Disease focus · pancreatic cancer

Pancreatic ductal adenocarcinoma (PDAC)

Mito Laboratories is focused on pancreatic ductal adenocarcinoma — one of the most lethal solid tumors and an area of profound unmet medical need.

View pipeline Scientific thesis

Unmet need

Pancreatic ductal adenocarcinoma remains among the deadliest major cancers. Despite advances in surgical technique and chemotherapy regimens, long-term survival remains low, and durable responses in advanced disease are uncommon.

The majority of patients present with locally advanced or metastatic disease. Even in resectable cases, recurrence rates are high. Incremental improvements have not yet translated into transformative survival gains.

Metabolic vulnerability in PDAC

PDAC is characterised by profound metabolic adaptation. Tumors frequently exhibit:

  • High glycolytic flux and elevated lactate production
  • Upregulated lactate dehydrogenase (LDHA)
  • Increased pyruvate dehydrogenase kinase (PDK1) activity
  • Hypoxic, nutrient-constrained microenvironments
  • Dependence on anti-apoptotic Bcl-2 family signaling

These adaptations enable tumor survival under metabolic stress, contribute to therapy resistance, and support immune evasion. Because mitochondria integrate metabolic flux and apoptotic signaling, they represent a strategic point of vulnerability.

Our focus within PDAC

Mito Laboratories is developing a biomarker-defined approach targeting glycolytic pancreatic tumors with elevated LDHA and PDK1 expression.

Our central hypothesis is that simultaneous inhibition of LDH and PDK1 forces mitochondrial oxidative stress in this metabolic subtype, increasing reliance on anti-apoptotic Bcl-2 family proteins. Concurrent pan–anti-apoptotic inhibition is designed to exploit this stress-induced dependency and induce subtype-selective tumor cell death.
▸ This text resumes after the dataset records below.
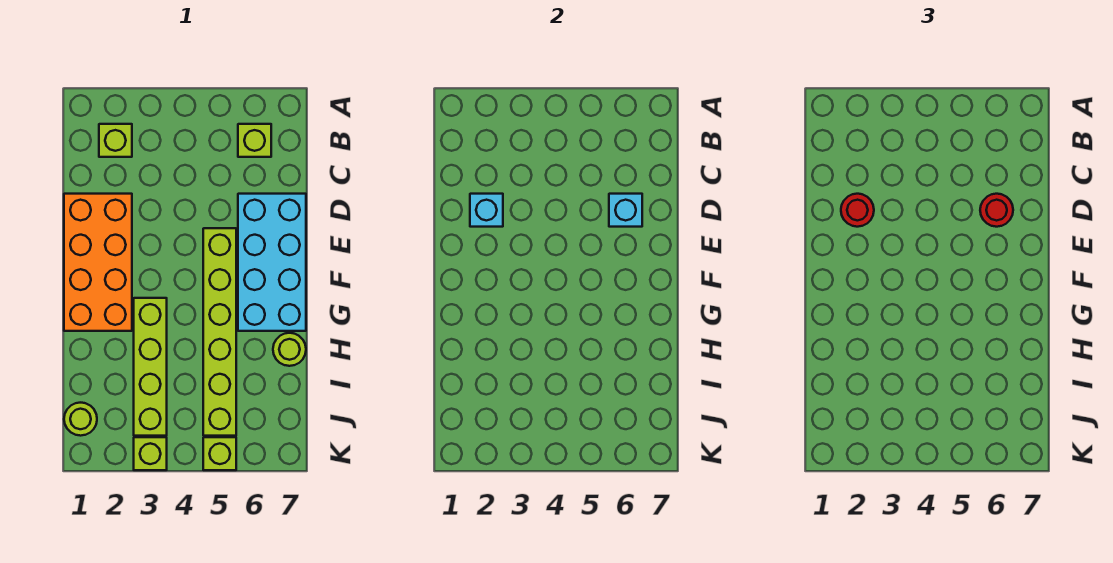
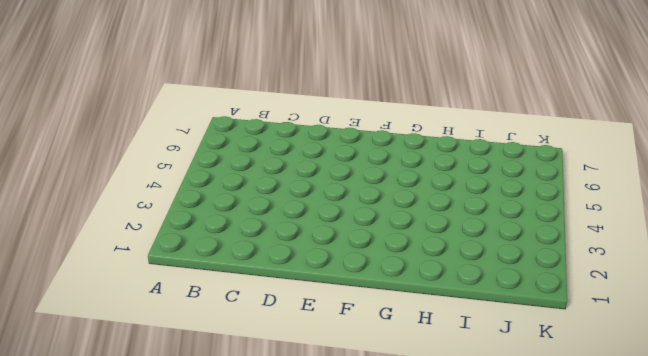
none -> lime 1x1 brick [99,124,132,157]
none -> lime 1x1 brick [238,124,271,157]
none -> orange 2x4 brick [64,194,132,331]

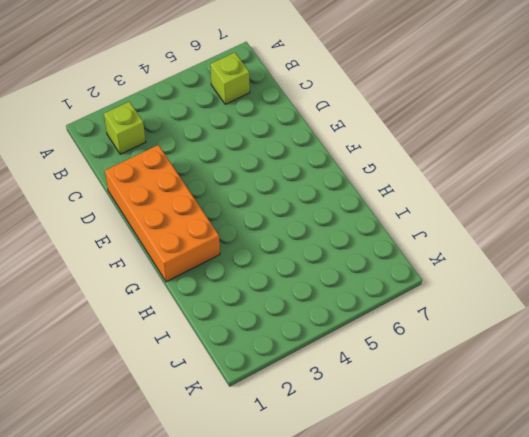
none -> cyan 2x4 brick [238,194,306,331]
none -> lime 1x6 brick [203,228,236,436]
none -> lime 1x4 brick [134,298,167,436]

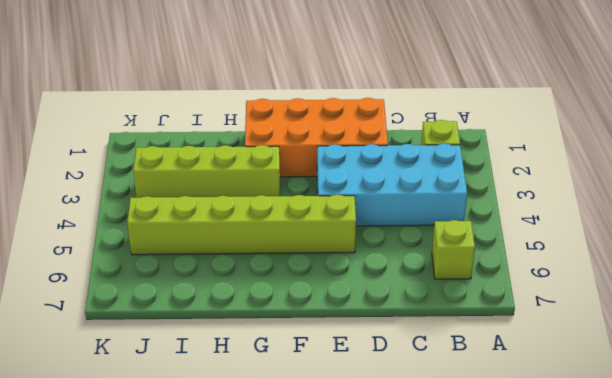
cyan 2x4 brick [317,144,467,226] -> cyan 2x4 brick moved to [238,194,306,331]
none -> lime 1x1 round brick [273,333,306,366]
none -> lime 1x1 round brick [64,403,97,436]
none -> lime 1x1 brick [134,437,167,470]

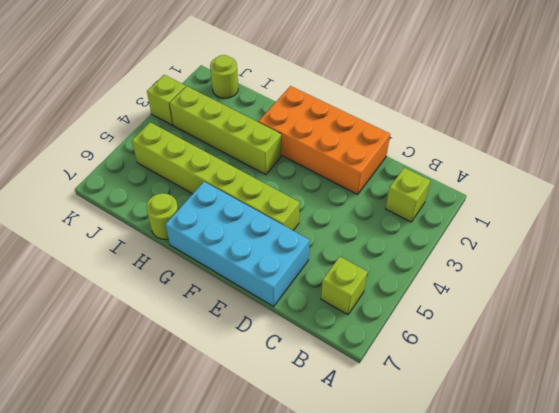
none -> lime 1x1 brick [203,437,236,470]
none -> cyan 1x1 brick [470,194,503,227]
none -> cyan 1x1 brick [609,194,642,227]

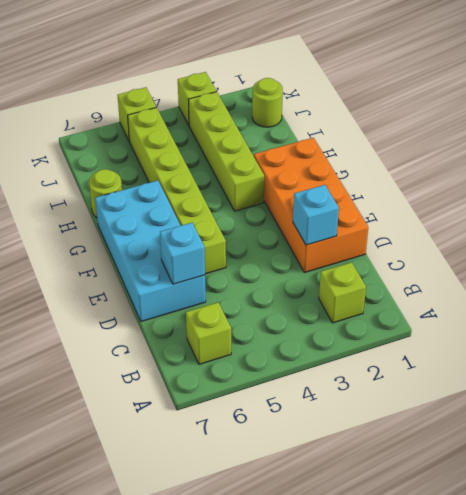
none -> red 1x1 round brick [841,194,874,227]
none -> red 1x1 round brick [980,194,1013,227]

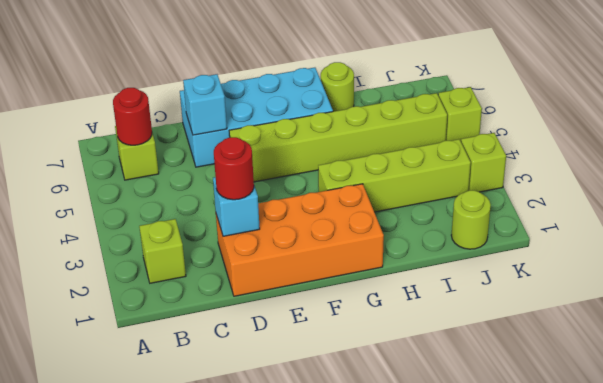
red 1x1 round brick [113,88,152,145] -> red 1x1 round brick moved to [980,194,1013,227]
Biomarker-defined selection

Focus on LDHA-high / PDK1-high tumors to identify metabolically vulnerable patient subsets.

Synthetic metabolic lethality

Simultaneous LDH + PDK1 inhibition to induce mitochondrial stress and ROS accumulation.

Apoptotic exploitation

Pan–Bcl-2 family inhibition under metabolic stress to trigger non-linear apoptotic activation.

Why pancreatic cancer first

PDAC combines extreme unmet need with clear biological rationale. Its glycolytic phenotype, hypoxic microenvironment, and apoptotic resistance mechanisms make it a compelling setting for a mitochondria-integrated therapeutic strategy.

Our development approach is hypothesis-driven, biomarker-anchored, and milestone-gated — designed to generate decision-quality preclinical evidence in a cancer where new strategies are urgently needed.